Inhaled corticosteroids were designed to avoid the numerous adverse effects of oral corticosteroids in the treatment of asthma. In children, inhaled corticosteroids have been proved to be highly effective and it was initially thought that the risk of adrenal suppression was low.1 As a result, high “off-licence” doses (eg, ⩾1000 μg/day of fluticasone proprionate) were recommended in difficult cases by national guidelines.2 The efficacy and safety of such high doses has been seriously questioned by the reporting of around 30 cases of life threatening acute adrenal crisis, including one death, in children maintained on inhaled corticosteroids (largely high dose fluticasone proprionate).3

Current guidelines therefore caution that doses ⩾400 μg/day of fluticasone proprionate or equivalent should be prescribed by a specialist who should be aware of the potential for adrenal suppression.4 A range of tests, varying in invasiveness and complexity, including early morning urinary cortisol, low and high dose synacthen tests and the potentially hazardous insulin–hypoglycaemia test, exist to assess adrenal function in children. It is uncertain, however, which test is most appropriate to detect clinically relevant adrenal suppression in children with asthma.5 There are other important questions, such as the reproducibility of individual results, threshold doses above which to test, how often to repeat tests or indeed should we test at all?5 6

We therefore investigated current practice in screening children with asthma for adrenal suppression in the UK. A postal questionnaire was sent to each of the 23 tertiary paediatric respiratory centres of which 14 responded.

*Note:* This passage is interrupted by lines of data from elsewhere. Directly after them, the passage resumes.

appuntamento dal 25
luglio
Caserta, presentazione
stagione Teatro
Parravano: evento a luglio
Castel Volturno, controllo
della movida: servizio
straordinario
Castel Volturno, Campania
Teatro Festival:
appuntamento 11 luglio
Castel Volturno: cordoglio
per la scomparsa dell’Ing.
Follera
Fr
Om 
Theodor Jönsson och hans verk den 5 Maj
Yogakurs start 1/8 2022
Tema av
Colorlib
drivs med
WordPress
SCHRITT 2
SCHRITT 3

Only eight (57%) centres have an official policy and of these in only 25% is it extended to regional hospitals. In children prescribed fluticasone proprionate, seven (50%) centres test at ⩾500 μg/day, three (21%) at ⩾1000 μg/day and in four (29%) it varies. For beclomethasone, seven (50%) test at ⩾1000 μg/day, two (14%) at ⩾1500 μg/day and ⩾2000 μg/day and it varies in five (36%). Oral prednisolone and nasal sprays were taken into account by eight (57%) and four (29%), respectively. A low dose synacthen test is performed by seven (50%), three (21%) high dose synacthen test, one (8%) morning cortisol and in three (21%) it varies. Five different abnormal cortisol responses are used. Tests are repeated annually by 10 (71%), two (15%) test 6 monthly and only once, respectively. Steroid cards are issued by eight (57%) of the centres. In total eight (57%) of the respondents regarded adrenal suppression as a significant problem and nine (64%) have changed their practice over the past 5 years.

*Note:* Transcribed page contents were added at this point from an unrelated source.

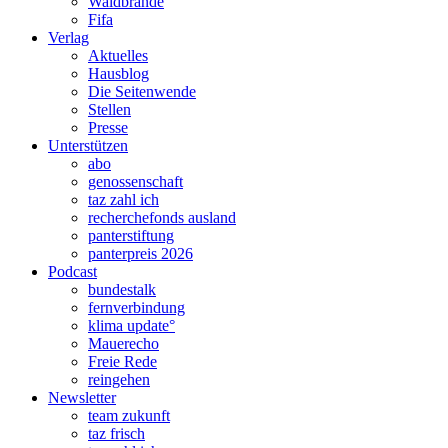
Waldbrände
Fifa
Verlag
Aktuelles
Hausblog
Die Seitenwende
Stellen
Presse
Unterstützen
abo
genossenschaft
taz zahl ich
recherchefonds ausland
panterstiftung
panterpreis 2026
Podcast
bundestalk
fernverbindung
klima update°
Mauerecho
Freie Rede
reingehen
Newsletter
team zukunft
taz frisch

We therefore conclude that there is no national consensus in the UK on screening of children with asthma for adrenal suppression. Specific areas of divergence include: the threshold dose to start testing, which test to perform, how to interpret the results and when it should be repeated. Further studies and discussions are required to establish an evidence base about how best to screen for this potentially life threatening problem.

Irrespective of the screening policies used in different centres, it is vital that the assumption is made that a child may be adrenally suppressed unless there is clear evidence that this is not the case. Issuing of steroid information cards to children and families is one method of reinforcing this fact. Only just over half of responding centres pursue such a policy. It should be noted however that there is little published evidence to show benefit, or equally detriment, from the use of steroid cards.